4×4: How To Get Faster

Full Advanced 4×4 Playlist

4×4 advanced techniques are mostly intuitive, with very few algorithms.

Once you’re quite good at 4×4, it should take about four times as long as 3×3. For example, if you average 15 seconds on 3×3, you can average 1 minute on 4×4.

If you want to be good at 4×4, you should learn all of these. They are listed below in order of importance.

Yau Method

The Reduction Method (or beginner method) is commonly used on 5×5+ and solves the centers, edges, then 3×3 stage.

The Yau Method does some parts differently:

  • Solve 2 opposite centers
  • Solve 3 cross edges
  • Solve the last 4 centers
  • Finish the cross
  • Solve the remaining 8 edges
  • 3×3 stage (with cross already completed)

The Yau Method is faster because no pieces are in the D layer during edge pairing, meaning you can use 3-2-3 edge pairing, avoid many cube rotations, and make look ahead significantly easier.

General 4×4 Speedsolving Tips

This is an overview of what you should know as well as other general tips.

The important advanced techniques will be further explored in the videos below.

3-2-3 Edge Pairing

Multiple edges can be paired at once on 4×4, but you have to learn how to deal with a few special cases as well.

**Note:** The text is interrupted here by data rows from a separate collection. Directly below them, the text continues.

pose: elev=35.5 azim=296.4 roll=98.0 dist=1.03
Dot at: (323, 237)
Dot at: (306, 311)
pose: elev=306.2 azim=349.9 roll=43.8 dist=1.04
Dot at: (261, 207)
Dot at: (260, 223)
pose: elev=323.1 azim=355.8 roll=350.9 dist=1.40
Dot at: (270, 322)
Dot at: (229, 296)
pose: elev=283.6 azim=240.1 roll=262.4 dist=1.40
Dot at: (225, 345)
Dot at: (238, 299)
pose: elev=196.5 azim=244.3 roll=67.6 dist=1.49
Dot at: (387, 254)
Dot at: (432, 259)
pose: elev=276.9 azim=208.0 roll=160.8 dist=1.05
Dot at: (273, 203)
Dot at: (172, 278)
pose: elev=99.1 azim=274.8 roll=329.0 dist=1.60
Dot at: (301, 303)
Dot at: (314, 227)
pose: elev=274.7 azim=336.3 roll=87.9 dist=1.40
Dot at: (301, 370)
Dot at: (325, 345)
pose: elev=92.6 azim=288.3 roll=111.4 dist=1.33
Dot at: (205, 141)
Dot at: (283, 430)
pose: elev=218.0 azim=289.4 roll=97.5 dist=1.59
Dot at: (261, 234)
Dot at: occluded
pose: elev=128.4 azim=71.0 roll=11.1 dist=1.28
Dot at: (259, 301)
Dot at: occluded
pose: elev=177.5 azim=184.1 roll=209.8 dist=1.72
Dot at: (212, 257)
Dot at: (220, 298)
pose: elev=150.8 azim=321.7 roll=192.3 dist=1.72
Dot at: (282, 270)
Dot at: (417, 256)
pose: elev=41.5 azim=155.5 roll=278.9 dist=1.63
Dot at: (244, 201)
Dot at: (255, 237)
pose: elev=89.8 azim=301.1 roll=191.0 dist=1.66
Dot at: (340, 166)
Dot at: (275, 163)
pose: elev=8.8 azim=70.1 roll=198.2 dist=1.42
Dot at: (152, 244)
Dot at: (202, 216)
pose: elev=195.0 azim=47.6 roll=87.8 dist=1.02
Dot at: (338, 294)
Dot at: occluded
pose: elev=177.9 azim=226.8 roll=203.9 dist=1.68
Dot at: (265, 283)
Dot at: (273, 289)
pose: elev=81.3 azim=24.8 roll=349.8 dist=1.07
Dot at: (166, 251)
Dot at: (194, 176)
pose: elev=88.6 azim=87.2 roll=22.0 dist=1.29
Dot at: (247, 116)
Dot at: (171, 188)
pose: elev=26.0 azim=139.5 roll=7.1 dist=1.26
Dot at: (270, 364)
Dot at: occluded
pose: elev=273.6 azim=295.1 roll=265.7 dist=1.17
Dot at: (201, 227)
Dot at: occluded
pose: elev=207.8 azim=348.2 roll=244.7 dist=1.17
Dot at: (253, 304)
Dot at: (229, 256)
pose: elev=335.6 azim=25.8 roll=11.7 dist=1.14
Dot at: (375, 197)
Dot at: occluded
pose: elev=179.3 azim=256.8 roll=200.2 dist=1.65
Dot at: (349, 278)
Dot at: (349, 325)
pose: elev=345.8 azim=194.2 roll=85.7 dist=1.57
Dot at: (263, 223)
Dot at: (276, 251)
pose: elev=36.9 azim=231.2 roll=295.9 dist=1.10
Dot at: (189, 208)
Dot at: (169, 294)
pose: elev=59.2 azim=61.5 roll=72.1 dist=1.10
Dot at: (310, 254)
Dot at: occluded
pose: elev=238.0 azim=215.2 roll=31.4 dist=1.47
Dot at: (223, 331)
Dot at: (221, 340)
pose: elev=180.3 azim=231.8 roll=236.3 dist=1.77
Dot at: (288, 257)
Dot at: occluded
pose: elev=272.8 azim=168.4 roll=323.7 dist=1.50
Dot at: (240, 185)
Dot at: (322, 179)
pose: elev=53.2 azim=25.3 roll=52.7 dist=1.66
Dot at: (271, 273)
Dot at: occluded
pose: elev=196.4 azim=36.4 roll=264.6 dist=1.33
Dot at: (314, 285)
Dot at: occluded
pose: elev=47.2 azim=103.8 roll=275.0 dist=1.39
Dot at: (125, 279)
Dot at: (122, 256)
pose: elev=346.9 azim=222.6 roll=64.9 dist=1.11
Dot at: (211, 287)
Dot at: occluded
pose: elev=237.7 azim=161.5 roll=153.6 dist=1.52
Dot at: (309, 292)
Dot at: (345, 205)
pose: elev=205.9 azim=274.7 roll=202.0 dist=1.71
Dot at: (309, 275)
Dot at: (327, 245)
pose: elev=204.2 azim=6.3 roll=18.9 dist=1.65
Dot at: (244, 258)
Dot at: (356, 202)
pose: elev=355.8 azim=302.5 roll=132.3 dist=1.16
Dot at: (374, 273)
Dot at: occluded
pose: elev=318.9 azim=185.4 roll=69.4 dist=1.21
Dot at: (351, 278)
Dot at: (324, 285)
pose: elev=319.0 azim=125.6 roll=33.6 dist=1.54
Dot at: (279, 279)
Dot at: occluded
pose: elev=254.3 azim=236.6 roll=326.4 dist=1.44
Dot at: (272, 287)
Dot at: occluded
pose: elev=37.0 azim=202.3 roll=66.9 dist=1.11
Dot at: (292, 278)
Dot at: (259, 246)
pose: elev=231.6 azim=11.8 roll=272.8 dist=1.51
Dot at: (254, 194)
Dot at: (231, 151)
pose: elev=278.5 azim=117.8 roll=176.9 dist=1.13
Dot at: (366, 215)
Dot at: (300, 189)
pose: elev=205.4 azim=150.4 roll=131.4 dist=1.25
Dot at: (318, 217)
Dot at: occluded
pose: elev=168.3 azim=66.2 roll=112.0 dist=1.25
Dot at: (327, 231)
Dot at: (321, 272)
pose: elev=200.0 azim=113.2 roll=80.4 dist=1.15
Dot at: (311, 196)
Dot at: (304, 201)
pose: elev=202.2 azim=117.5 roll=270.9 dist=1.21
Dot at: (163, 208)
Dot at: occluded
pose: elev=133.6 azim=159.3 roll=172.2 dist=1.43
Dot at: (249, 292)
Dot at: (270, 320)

  • Do a slice move and line up 3 edges, then undo the slice move to pair them
  • Pair up the rest of the edges using cycles

L2E (last 2 edges) algorithms exist to some extent for all big cubes. They are not super important, but they do make you faster. On 4×4 there are only 4 algorithms, shown at the end of the video (and in the video description).

First 3 Cross Edges

Cross edges are difficult to find and pair efficiently without a lot of practice.

In this video I go over examples to help you with efficiency.

Half Centers

Half Centers is an optional technique for centers that should not be used every solve.

Why use half centers:

  • Often multiple half centers will already exist, so the initial step is very fast
  • The cube is reduced to <Rw, R, U> which avoids dealing with the partial cross
  • Look ahead is very easy (explained in the video)

When not to use half centers:

  • The initial setup can take too long if no half centers are made already
  • Often you can spot all 4 pieces of 1 color, making 1 center faster to start with

Half centers are not absolutely necessary to learn, but many people prefer to use it in many cases because it can often be faster. Some people exclusively use half centers on 4×4, but there is little evidence to suggest that half centers is always better. Think of it as another option compared to solving centers 1 by 1. If you really like half centers, you can even use it most of the time.

OLL Parity Tricks

Sometimes when you get OLL parity, you can set up into an OLL skip. Other times, you can just predict what the OLL will be to reduce a pause.

As a general guideline, it’s better to do OLL parity + OLL algorithm rather than an OLL skip trick, if they take about the same amount of time. This is because recognizing OLL parity can be done during the last F2L slot, leading straight into OLL parity. However, recognizing an OLL skip case is more difficult. So OLL skip cases should only be used when they are truly much faster.

4×4 OLL Skip Trainer

PLL Parity Tricks

PLL Parity can be done in a few ways, and one of those ways tends to result in a better PLL + parity combination. For example, avoiding G perms and forcing good PLLs will make your last layer faster.

In general:

  • For solved corners, force U Perm if possible
  • For adjacent corners, avoid F/G perms
  • For diagonal corners, force Y Perm if possible

4×4 OLL Parity Cases Trainer

Next Steps

There some things you can do to further help with your efficiency:

  • Influence the 2nd center during first center
  • Preserve cross edges during F2C if convenient
  • Influence other centers during L4C
  • Remember F2L edge locations during edge pairing

Each of these will only help you improve by a little bit, but doing them all will help a lot. Big cubes (4×4+) are rather simple for efficiency compared to 3×3. The most important thing is turning slow enough to keep looking ahead, but also at a decently fast rate to have fast solves. Especially during steps that are heavy on look ahead (all the edge pairing steps), you should turn slightly slower to reduce pausing.